De son côté, la direction du journal précise qu'elle souhaite effectuer un effort de rationalisation devenu nécessaire en raison de la baisse du tirage.

Le syndicat a chiffré cet effort à 2 millions, mais Allan Allnut, éditeur de The Gazette, a nuancé ce montant.

«Les autres syndicats à The Gazette ont déjà fait leur part de sacrifices. C'était au tour de l'usine. Je dois dire par contre que notre dernière offre n'était pas à 2 millions, elle était bien moindre», a précisé M. Allnut.

Nouvelles sources de revenus

En mai dernier, la direction de la Gazette avait déjà exprimé son désir de trouver de nouvelles sources de revenus, dans le but avoué de pouvoir continuer d'investir dans du journalisme de qualité.

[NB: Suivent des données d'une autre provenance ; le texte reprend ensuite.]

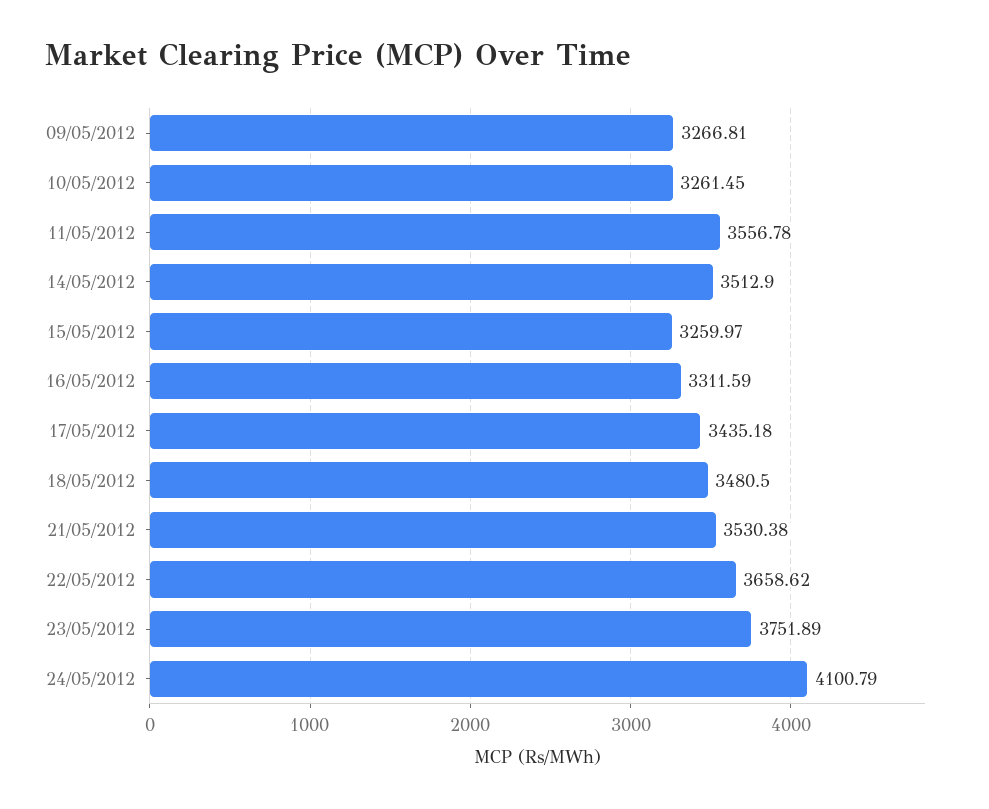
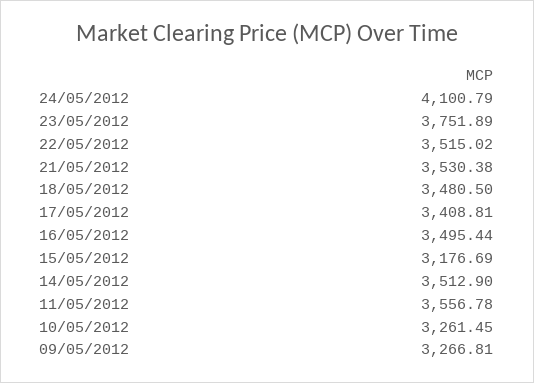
  {
    "09/05/2012": 3266.81,
    "10/05/2012": 3261.45,
    "11/05/2012": 3556.78,
    "14/05/2012": 3512.9,
-   "15/05/2012": 3259.97,
+   "15/05/2012": 3176.69,
-   "16/05/2012": 3311.59,
+   "16/05/2012": 3495.44,
-   "17/05/2012": 3435.18,
+   "17/05/2012": 3408.81,
    "18/05/2012": 3480.5,
    "21/05/2012": 3530.38,
-   "22/05/2012": 3658.62,
+   "22/05/2012": 3515.02,
    "23/05/2012": 3751.89,
    "24/05/2012": 4100.79
  }

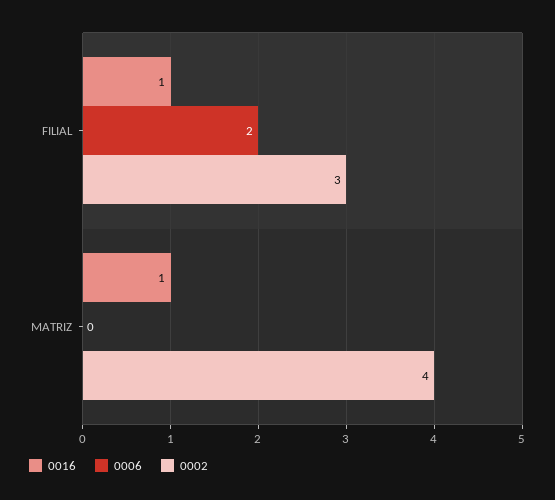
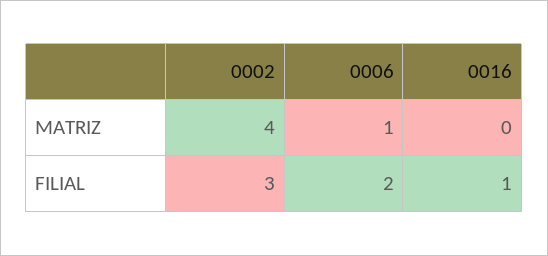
  {
    "0016": {
      "FILIAL": 1,
-     "MATRIZ": 1
+     "MATRIZ": 0
    },
    "0006": {
      "FILIAL": 2,
-     "MATRIZ": 0
+     "MATRIZ": 1
    },
    "0002": {
      "FILIAL": 3,
      "MATRIZ": 4
    }
  }

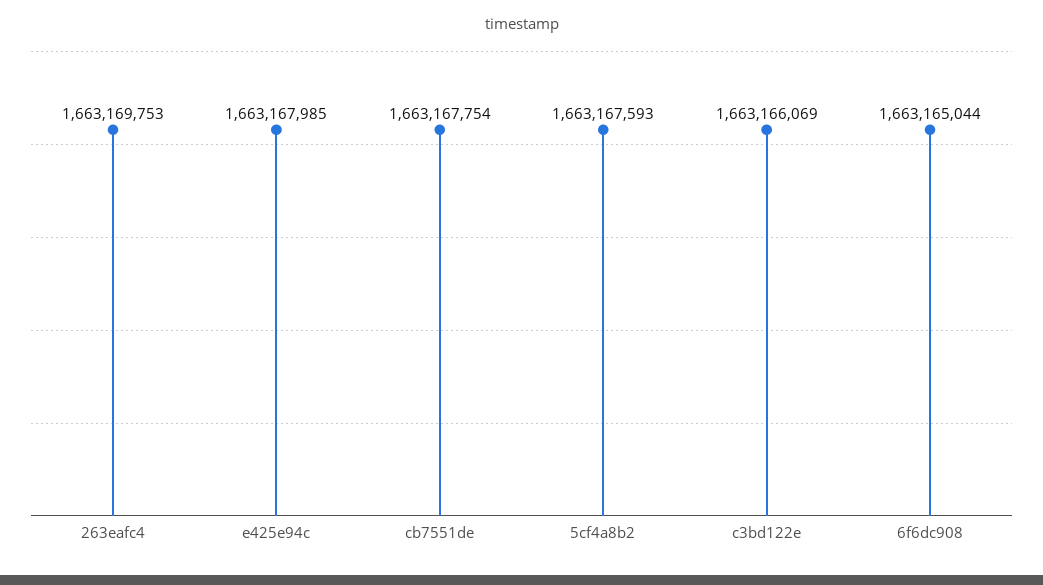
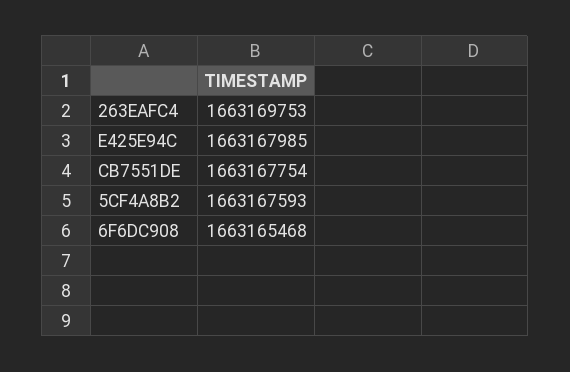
  {
    "263eafc4": 1663169753,
    "e425e94c": 1663167985,
    "cb7551de": 1663167754,
    "5cf4a8b2": 1663167593,
-   "c3bd122e": 1663166069,
-   "6f6dc908": 1663165044
+   "6f6dc908": 1663165468
  }

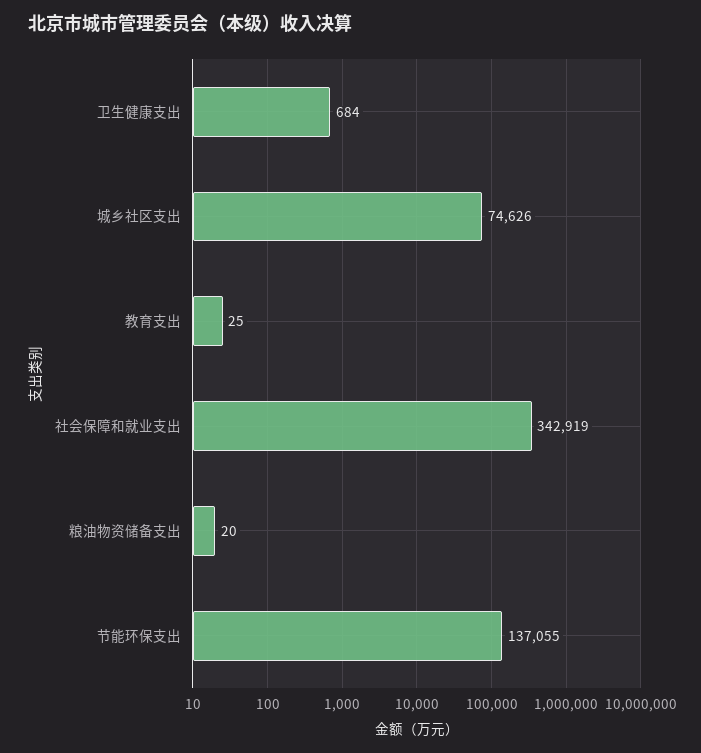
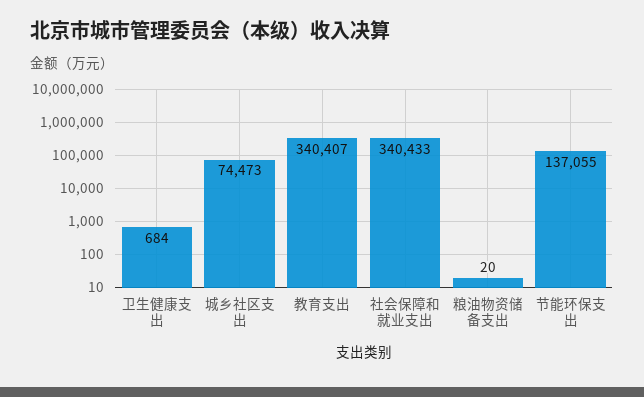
  {
    "卫生健康支出": 684,
-   "城乡社区支出": 74626,
+   "城乡社区支出": 74473,
-   "教育支出": 25,
+   "教育支出": 340407,
-   "社会保障和就业支出": 342919,
+   "社会保障和就业支出": 340433,
    "粮油物资储备支出": 20,
    "节能环保支出": 137055
  }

Pour ce faire, elle a rendu payant une partie de l'accès au contenu du site internet du journal. Auparavant, seul le journal Le Devoir avait adopté une telle stratégie au Québec.

Parallèlement à l'impasse qui touche actuellement les négociations entre deux unités de travailleurs, le syndicat des Teamsters a accueilli favorablement une autre entente intervenue entre la Gazette et des travailleurs du journal.

La direction a accordé une clause qui vient garantir que l'employeur ne fera pas appel à la sous-traitance pour l'impression du journal, et ce, pour les trois prochaines années.